I've often wondered at what point in my story I'd feel the need to reveal that moment when something flew in from out of the blue, thus changing 'normal' for me.
On the day when my sense of 'normal' changed—forever—I was too young to understand that life could spin from idyllic to horrific in less time than it took to pull my thumb from my mouth and race toward blood curdling screams.
On that day, when every smile I'd looked to for love and guidance disappeared into the dark side of panic, my terrified mind wandered into a maze that swallowed my identity whole. Having no clue of acquiring a need to hide from danger that might fly in from out of the blue, I was blind to the fact that people, who harbor subconscious fear of the unknown, strive to be too good to be true. On that day when life turned as dark as a black cat at midnight, Mother Nature deemed Denialand a safe place for a terror-struck child to hide out ...
In truth, how many adults can pinpoint defining moments when natural strengths are overcome by fearfully acquired traits?
In truth, how many adults consciously choose one trait over another during life's most desperate trials?
At a time when reality felt too dangerous for a tot to accept, my defense system opened a 'secret' door and ushered me down a path, where the conscious portion of my mind escaped any fear that threatened to overwhelm my peace of mind. As it had been my pattern to escape into this mind numbing maze way before the bully on the bus—sprung out of the blue—my forays into Denialand kept me clueless to the fact that my life and relationships could change as fast as revolving doors spin some toward safety while spitting others out into the cold.
Once 'normal' changed, irretrievably for me, it didn't take much more than a BOO for rocks of fear to rumble round my head, scramble my brains and lodge inside my throat.
The fact that I'd no clue of acquiring this terror of the unknown did not help me to 'know' my vulnerabilities, at all. When I was a child, anything that flew in from out of the blue—like Joseph's sudden clutch at twilight in the alley—alerted my fight/flee/freeze instinct to kick in.
As soon as alarms blared inside my head, my knee jerk reaction kicked 'danger' away. Next thing I knew, Joseph's hat, our budding romance, and my voice lay in the mud. By the time I'd taken my scrambled brain and thudding heart home, denial saw me smiling to think that having been kissed, I might now be the girlfriend of The Leader of the Pack!
As Denialand whitewashes certain details while darkening others, history is revised, and the conscious mind is deceived into believing that it knows what just took place.

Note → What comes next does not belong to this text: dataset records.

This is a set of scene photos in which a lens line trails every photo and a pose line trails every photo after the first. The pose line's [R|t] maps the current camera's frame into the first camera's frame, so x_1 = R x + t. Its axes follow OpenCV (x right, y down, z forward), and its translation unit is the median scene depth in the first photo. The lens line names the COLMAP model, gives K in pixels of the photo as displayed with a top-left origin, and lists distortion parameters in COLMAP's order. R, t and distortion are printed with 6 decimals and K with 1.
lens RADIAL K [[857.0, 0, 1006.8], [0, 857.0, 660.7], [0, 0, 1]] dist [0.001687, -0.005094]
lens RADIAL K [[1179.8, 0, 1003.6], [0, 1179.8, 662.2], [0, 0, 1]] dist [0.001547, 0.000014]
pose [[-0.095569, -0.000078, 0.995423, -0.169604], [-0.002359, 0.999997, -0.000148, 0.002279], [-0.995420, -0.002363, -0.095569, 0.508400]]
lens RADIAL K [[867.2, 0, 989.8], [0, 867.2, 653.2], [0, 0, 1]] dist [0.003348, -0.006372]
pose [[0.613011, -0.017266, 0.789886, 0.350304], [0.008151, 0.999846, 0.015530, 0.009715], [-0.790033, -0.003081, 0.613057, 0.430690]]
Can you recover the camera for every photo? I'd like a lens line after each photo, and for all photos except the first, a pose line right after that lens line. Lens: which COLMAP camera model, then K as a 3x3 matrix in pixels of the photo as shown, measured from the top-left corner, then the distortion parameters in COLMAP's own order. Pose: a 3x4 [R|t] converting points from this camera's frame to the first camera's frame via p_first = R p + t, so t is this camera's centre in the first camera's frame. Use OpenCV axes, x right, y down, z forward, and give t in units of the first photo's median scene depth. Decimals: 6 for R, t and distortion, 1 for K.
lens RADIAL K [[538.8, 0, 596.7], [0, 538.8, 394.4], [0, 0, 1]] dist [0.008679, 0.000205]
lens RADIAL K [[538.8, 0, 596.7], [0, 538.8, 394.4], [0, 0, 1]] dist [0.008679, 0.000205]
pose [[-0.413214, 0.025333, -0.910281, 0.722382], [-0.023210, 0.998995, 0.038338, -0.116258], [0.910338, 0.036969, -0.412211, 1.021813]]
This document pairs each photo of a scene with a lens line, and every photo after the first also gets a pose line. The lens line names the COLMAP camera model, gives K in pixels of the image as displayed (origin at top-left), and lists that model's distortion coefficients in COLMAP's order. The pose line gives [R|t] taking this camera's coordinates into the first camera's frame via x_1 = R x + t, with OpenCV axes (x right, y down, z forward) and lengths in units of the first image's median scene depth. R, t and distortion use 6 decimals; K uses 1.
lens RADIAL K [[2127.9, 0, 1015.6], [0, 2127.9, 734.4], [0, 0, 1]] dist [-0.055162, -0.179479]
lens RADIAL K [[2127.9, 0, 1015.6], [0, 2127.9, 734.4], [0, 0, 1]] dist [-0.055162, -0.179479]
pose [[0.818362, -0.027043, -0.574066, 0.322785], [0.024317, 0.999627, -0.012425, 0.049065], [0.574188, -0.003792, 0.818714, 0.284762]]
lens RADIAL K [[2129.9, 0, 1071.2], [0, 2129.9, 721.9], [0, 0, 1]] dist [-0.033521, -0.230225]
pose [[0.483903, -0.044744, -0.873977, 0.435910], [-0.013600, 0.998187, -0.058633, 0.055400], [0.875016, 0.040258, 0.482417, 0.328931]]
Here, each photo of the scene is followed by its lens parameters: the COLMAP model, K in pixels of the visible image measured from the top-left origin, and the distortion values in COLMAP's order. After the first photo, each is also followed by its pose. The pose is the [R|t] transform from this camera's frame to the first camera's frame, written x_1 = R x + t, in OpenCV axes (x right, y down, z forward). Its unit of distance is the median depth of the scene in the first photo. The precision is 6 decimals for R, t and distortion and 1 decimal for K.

In this way does Denialand make victims of 'villains' and vice a versa.
Since Denialand breeds unrealistic expectations, pipe dreams are bound to go up in smoke.
As to the chilly tête-à-tête we shared in the cloak room of our classroom, early the next morning, well, in order for you to understand the fast freeze that suppressed my voice whenever I got scared, I'll need to describe the reactions that ensued at that earlier time in my life when screams signaled the end of 'normal'—for me.
Actually, before you get a feel for how drastically changed my sense of 'NORMAL' became, I'll need to describe what my take on 'normal' had been, only moments before bags of groceries dropped from my parents' arms to the floor as they made a mad dash toward those screams. You see ...
Uh—wait—
My first thought's not always my best thought.
On second thought, it may be best to delay backing up until after we've tied up KISS AGAIN's loose ends. So rather than switching tracks to flesh in memories, which had caused fear of fate to storm round inside my head, let's consciously muster the patience to fill missing details into this story's holes. Then having described my start in life, we'll leap over my pre teen years and unveil my teen aged escapades in high school.